Seria o mesmo que ensinar Algebra a quem não soubesse Arithmetica."

5) De músicos amadores com instrução e dos músicos profissionais sem instrução em Alagoas.

(...)

"Dos musicos alagoanos somente alguns amadores foram homens instruídos: os profissionaes foram todos privados de conhecimentos litterarios e scientificos./Ninguem pode negar que para ser musico perfeito é indispensavel possuir varios conhecimentos das sciencias que se relacionam com essa Arte e das linguas italiana e francesa, pelo menos./ Sem falar dos vivos, os musicos alagoanos, profissionaes, foram homens pobres, nunca tiveram meios de cultivar o seu talento./ Citarei, sem ordem chronologica:

Joaquim Cavalcante, flautista muito afamado/Foi applaudido em Bruxellas onde estudou medicina até o 4° anno. / Era tambem poeta/
Oliveira Lima possuia dois livros seus, de versos inèditos, que não publicou, a conselho de Pontes de Miranda, por serem da velha escola dos poetas do seu tempo. / No Rio de Janeiro foi cantado um hymno da Abolição com lettra de Joaquim Cavalcante e a musica de outro alagoano, talvez Valerio Pinheiro./

Benedicto Silva, o maior dos nossos musicos; compositor, regente de orchestra; inimitavel executante de qualquer instrumento de banda marcial, principalmente piston. /Seu nome popular era Benedicto-piston./ Era homem sem instrucção, mas tinha tanta consciencia do seu merito que impunha condições quando convidado para reger bandas de musica militar: seria o mestre, o regente, sem disciplina, sem farda, sem superiores hierarchicos.

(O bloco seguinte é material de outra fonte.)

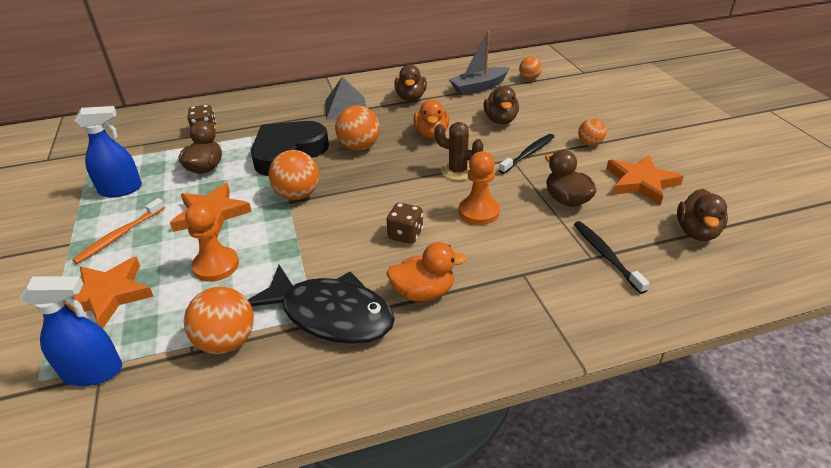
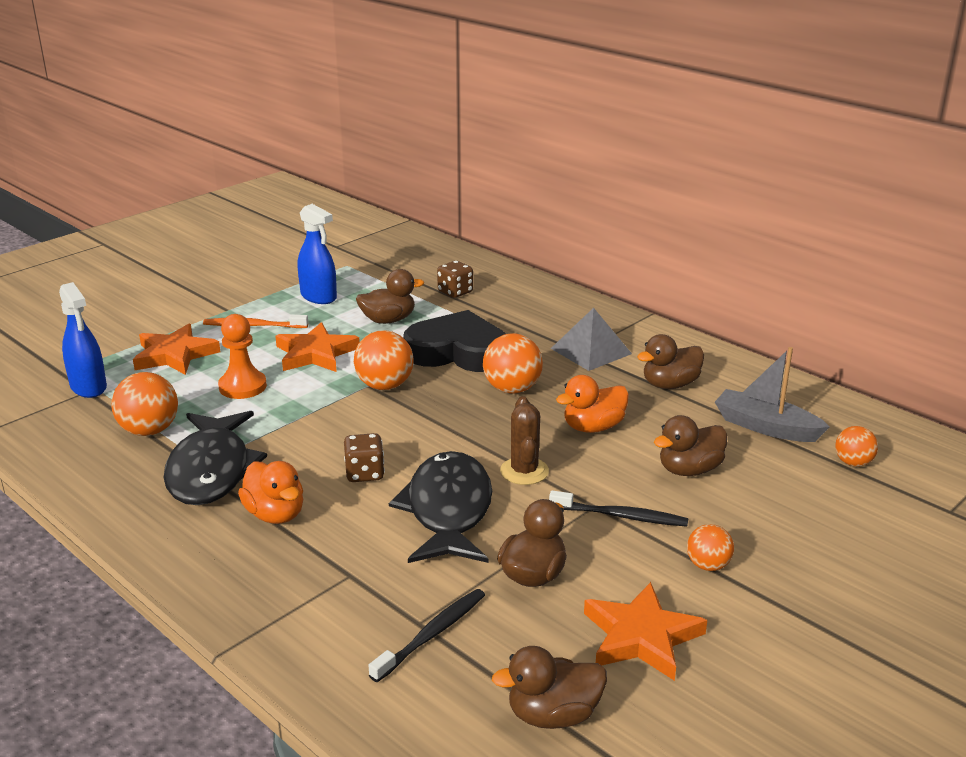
camera: 60 degrees right, 10 degrees down
(479, 212) = (448, 511): orange pawn -> black fish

Valerio Pinheiro, seu rival, ainda que inferior, foi outro musico apreciado./ Uma vez, em uma noite de festa dos Martyrios, tocavam duas bandas; a dos Artistas e a da Minerva: Benedicto e Valerio desafiaram-se: nenhuma repetiria uma peça: sahiria primeiro quem exgottasse o repertorio. /Pois bem, tocaram as duas bandas a noite inteira; despontou o dia e nenhum exgottara o repertorio!"

(...)

6) Pelo ensino da musicologia em Alagoas (1928). Crítica do ensino teórico-musical no Instituto Nacional de Musica

(...)

"Isso tudo, meus snrs., serve muito bem para vos mostrar que não poderemos ter musicos perfeitos sem o ensino racional e completo da Arte Musical, da Sciencia dos Sons, da Historia de Musica e até de noções de Paleographia./ Si o mal de muitos consolará alguem, poderemos nós, provincianos do Norte, ter uma pequena consolação da nossa penuria no ensino da arte musical, sabendo que no Instituto Nacional de Musica o curso de theoria é feito por um programma errado e mal redigido./ Vou mostrar o que acabo de dizer. / Diz o programma:

- Denominação, ordem de successão e reproducção dos sons, constituindo a escala musical e maneira de os representar por meio das notas. /As notas de musica não são um meio de representar os sons: nota de musica è um som determinado que se representa por meio de figuras. /Figura dos valores das notas e de seus silencios correspondentes./ Si a nota fosse um meio de representar os sons, como está no paragrapho anterior, a figura do valor das notas seria um disparate."